[Source data]
-- Opening Marker --

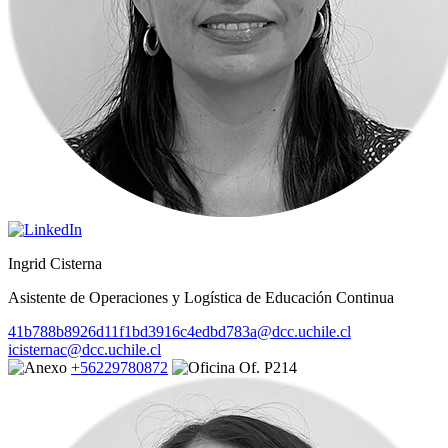
Ingrid Cisterna
Asistente de Operaciones y Logística de Educación Continua
41b788b8926d11f1bd3916c4edbd783a@dcc.uchile.cl
icisternac@dcc.uchile.cl
+56229780872
Of. P214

-- Closing Marker --

Across the records above, in how many lines does the string "uchile" appear? Reply with the figure alone.

2